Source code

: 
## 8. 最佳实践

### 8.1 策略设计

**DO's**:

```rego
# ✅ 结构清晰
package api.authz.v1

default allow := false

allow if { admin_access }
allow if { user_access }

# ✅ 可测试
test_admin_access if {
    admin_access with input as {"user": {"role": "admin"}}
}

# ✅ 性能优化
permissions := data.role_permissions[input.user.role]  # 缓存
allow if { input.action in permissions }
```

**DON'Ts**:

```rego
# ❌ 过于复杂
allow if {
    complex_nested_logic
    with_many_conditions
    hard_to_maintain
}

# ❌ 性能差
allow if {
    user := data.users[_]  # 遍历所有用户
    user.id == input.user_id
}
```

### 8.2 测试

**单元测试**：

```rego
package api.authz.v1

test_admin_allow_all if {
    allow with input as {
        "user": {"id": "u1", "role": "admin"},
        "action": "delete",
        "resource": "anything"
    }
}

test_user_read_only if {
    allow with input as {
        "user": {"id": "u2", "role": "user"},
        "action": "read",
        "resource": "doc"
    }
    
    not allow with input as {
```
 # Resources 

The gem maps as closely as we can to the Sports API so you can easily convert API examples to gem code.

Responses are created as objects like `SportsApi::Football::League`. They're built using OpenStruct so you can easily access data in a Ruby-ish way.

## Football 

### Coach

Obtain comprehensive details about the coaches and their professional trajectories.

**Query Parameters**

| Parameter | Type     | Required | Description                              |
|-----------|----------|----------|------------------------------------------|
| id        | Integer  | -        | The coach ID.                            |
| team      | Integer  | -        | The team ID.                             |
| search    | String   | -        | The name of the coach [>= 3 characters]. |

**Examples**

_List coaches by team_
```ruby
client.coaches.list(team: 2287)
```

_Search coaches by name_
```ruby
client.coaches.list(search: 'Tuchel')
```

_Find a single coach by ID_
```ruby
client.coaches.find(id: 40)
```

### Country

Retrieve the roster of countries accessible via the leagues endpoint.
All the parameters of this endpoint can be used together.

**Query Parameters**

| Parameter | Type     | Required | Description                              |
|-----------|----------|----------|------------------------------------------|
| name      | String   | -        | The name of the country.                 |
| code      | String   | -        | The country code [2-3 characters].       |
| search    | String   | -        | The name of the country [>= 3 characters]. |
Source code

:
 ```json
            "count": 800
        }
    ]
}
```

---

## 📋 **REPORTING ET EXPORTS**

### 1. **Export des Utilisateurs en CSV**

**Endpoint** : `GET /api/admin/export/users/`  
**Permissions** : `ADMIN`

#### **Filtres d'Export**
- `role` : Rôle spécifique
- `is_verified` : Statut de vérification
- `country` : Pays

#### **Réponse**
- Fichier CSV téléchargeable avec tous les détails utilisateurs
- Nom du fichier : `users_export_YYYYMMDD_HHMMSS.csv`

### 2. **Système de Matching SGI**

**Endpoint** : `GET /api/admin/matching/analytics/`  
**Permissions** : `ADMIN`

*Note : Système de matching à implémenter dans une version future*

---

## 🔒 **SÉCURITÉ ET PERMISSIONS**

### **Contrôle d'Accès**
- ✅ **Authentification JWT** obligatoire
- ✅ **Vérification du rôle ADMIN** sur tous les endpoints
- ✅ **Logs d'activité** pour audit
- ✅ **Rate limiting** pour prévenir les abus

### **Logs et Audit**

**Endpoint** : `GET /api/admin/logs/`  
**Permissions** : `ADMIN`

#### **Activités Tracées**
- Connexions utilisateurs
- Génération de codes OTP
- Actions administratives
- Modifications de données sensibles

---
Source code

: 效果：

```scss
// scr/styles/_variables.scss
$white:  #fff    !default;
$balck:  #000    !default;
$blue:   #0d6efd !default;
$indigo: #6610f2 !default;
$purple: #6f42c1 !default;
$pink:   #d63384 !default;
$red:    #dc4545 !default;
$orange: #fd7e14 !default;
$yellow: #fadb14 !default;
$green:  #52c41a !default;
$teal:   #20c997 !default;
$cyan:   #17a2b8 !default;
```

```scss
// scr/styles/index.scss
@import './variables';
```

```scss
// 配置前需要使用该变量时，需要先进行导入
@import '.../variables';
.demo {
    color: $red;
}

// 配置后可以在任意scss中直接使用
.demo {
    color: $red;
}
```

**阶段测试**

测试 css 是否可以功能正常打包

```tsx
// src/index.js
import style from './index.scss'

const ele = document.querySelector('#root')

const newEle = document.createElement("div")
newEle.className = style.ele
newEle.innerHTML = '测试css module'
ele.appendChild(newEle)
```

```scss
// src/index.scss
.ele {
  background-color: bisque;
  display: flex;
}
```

------------------------------------

→ **Problem requirements**: Line count for the word "Integer": tally the lines of the records above that hold it and give only that figure.

→ **Exercise solution**: 2